# Data listing
========

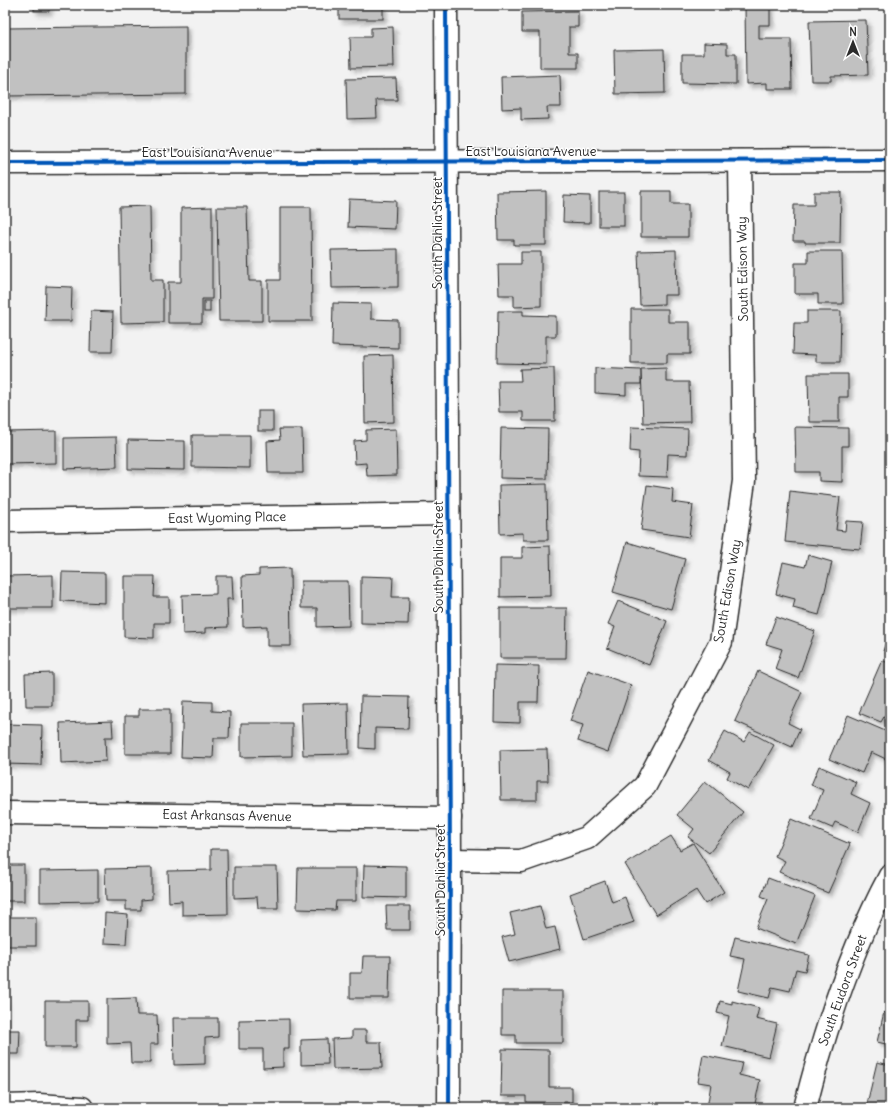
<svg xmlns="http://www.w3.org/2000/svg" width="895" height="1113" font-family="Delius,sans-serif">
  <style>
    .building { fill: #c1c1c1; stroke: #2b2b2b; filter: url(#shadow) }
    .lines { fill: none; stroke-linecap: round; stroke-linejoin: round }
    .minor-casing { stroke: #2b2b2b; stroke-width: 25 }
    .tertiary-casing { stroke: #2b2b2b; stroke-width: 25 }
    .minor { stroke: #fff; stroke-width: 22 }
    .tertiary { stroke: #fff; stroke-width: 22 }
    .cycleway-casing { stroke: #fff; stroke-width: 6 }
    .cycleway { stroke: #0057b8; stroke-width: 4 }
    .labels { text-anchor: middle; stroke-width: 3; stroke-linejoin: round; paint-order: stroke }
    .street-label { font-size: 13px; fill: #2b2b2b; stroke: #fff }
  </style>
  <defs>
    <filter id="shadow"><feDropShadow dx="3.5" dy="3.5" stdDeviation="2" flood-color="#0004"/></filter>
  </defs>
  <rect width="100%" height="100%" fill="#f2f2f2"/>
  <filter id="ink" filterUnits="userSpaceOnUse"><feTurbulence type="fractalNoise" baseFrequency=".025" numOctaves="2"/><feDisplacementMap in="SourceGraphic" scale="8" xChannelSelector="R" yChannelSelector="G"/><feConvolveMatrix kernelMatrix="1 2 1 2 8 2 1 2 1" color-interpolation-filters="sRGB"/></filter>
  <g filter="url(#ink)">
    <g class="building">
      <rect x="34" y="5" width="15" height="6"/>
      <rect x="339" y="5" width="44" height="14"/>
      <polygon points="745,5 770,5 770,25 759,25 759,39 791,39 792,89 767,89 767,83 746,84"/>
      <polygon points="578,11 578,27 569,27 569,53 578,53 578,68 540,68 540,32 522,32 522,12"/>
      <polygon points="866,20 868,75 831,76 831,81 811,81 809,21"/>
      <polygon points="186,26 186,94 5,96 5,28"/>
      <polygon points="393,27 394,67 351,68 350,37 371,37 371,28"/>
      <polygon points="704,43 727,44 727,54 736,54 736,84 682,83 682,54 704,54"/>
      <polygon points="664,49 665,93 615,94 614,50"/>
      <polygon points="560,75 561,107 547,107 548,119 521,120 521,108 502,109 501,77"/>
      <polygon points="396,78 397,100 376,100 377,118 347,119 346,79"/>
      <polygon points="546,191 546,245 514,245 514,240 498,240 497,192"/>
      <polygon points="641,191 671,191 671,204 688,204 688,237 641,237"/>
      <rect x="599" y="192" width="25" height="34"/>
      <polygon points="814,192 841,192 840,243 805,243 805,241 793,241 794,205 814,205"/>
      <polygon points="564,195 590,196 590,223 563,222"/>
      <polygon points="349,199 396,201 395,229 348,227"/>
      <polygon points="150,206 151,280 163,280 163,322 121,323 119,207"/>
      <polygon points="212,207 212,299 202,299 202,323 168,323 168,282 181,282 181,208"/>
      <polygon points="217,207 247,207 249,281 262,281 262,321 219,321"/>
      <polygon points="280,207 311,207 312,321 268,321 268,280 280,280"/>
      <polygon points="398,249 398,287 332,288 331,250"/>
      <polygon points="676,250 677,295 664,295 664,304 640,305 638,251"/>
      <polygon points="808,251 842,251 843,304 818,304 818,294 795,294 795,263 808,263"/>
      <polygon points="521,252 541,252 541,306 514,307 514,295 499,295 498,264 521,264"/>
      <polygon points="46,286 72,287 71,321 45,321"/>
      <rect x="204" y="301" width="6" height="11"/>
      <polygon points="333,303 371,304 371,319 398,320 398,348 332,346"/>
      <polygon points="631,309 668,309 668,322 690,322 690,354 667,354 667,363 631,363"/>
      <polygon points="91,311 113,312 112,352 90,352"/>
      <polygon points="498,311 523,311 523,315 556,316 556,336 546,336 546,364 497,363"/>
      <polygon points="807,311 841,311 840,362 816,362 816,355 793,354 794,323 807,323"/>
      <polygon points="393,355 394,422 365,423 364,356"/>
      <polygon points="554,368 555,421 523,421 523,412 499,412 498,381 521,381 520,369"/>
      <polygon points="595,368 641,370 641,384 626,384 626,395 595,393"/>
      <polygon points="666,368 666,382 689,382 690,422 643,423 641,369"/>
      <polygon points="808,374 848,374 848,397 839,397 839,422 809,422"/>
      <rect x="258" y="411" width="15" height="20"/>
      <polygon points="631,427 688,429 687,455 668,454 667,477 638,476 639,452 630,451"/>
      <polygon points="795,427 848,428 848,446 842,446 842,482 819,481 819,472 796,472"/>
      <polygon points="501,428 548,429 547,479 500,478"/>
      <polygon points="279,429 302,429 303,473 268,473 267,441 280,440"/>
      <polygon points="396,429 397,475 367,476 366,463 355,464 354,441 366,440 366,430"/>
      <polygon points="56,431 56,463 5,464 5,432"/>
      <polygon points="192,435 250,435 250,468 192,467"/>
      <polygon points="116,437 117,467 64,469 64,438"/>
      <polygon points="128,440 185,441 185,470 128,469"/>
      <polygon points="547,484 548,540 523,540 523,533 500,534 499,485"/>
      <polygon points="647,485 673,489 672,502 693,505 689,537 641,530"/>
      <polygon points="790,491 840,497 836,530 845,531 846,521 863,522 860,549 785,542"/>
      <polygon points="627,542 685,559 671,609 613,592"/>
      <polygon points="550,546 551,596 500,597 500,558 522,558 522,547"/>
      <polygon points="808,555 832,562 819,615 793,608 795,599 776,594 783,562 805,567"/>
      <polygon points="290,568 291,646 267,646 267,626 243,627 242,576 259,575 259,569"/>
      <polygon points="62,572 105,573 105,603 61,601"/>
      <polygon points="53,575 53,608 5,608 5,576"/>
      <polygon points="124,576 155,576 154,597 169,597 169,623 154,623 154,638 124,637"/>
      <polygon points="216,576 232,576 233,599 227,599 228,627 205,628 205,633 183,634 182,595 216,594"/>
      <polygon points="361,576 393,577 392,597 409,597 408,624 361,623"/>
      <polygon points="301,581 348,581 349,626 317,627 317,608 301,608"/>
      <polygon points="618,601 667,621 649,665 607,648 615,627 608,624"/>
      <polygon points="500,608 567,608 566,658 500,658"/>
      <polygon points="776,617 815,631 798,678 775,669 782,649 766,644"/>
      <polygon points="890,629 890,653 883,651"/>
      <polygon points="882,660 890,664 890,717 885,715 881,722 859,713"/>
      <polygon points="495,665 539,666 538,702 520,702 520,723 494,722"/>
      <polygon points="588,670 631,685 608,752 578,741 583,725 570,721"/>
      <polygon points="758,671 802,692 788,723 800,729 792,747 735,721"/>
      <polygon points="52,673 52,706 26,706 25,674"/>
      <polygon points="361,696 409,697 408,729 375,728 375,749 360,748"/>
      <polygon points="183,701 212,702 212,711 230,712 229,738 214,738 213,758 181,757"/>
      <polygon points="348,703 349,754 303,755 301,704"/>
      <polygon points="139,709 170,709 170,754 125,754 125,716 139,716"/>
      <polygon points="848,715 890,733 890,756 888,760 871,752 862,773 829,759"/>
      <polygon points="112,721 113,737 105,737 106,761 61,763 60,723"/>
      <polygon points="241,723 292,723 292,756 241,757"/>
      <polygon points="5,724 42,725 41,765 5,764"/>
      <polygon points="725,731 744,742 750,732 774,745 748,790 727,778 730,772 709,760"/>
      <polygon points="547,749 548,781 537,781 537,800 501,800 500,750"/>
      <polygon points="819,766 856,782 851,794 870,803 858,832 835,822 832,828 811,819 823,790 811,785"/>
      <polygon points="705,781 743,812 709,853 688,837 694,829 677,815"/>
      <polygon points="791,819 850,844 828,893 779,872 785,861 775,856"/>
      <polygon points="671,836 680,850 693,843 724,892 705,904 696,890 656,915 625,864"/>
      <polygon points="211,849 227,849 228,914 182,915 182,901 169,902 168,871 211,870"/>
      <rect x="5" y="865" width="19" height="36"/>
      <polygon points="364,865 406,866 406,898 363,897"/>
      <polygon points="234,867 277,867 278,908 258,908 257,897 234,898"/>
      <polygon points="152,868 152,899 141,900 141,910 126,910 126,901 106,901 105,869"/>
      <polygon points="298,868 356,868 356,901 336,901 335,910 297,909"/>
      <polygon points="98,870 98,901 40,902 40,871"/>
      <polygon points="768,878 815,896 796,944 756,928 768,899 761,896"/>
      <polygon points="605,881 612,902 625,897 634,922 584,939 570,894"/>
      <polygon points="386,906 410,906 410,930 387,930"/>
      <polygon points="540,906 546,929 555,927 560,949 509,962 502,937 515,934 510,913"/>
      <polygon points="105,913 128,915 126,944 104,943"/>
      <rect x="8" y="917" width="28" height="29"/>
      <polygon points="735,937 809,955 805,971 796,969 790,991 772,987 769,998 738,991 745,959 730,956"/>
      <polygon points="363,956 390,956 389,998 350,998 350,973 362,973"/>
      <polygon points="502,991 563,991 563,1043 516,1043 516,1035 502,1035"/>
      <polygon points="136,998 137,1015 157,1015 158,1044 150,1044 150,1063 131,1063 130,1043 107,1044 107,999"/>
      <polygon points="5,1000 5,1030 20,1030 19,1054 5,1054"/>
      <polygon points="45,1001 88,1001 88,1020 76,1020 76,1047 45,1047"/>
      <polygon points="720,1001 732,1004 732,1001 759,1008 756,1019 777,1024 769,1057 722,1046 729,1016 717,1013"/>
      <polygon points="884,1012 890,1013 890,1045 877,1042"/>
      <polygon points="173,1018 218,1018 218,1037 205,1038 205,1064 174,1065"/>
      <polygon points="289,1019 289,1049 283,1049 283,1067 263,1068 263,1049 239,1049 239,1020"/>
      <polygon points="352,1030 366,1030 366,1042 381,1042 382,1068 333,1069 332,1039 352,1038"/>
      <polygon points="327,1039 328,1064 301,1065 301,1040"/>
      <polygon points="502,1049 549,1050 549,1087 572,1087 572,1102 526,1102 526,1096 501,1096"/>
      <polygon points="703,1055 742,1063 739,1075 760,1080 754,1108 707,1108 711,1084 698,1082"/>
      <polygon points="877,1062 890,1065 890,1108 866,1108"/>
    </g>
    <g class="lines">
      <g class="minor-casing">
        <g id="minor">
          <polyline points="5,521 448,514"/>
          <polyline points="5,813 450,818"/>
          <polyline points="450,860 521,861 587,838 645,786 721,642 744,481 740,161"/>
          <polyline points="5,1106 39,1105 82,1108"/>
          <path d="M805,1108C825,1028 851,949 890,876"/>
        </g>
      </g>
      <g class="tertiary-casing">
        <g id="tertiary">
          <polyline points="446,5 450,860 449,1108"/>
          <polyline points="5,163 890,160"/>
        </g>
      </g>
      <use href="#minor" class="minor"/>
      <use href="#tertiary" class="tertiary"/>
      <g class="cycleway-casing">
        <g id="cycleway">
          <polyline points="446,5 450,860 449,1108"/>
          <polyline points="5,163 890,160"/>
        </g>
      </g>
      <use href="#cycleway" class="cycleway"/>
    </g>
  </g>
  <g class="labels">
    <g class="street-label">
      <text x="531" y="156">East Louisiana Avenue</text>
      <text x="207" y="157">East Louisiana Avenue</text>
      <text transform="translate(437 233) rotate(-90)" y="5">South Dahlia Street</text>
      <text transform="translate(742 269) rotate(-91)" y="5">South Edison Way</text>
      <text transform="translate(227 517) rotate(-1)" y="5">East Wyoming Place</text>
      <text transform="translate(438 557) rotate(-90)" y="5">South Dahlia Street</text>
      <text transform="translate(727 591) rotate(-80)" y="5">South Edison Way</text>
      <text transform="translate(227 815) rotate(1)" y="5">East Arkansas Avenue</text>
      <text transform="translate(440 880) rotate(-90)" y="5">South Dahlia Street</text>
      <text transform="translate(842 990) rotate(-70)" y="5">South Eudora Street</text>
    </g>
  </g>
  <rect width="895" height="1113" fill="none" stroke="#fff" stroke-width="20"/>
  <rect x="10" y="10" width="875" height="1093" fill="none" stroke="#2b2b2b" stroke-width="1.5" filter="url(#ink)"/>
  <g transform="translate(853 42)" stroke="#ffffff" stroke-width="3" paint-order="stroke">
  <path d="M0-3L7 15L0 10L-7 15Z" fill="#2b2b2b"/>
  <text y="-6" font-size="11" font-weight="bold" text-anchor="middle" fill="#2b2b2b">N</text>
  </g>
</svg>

========

# Work to complete
Throughout the material above, find every line holding "lines" and copy it.

# Final answer
    .lines { fill: none; stroke-linecap: round; stroke-linejoin: round }
    <g class="lines">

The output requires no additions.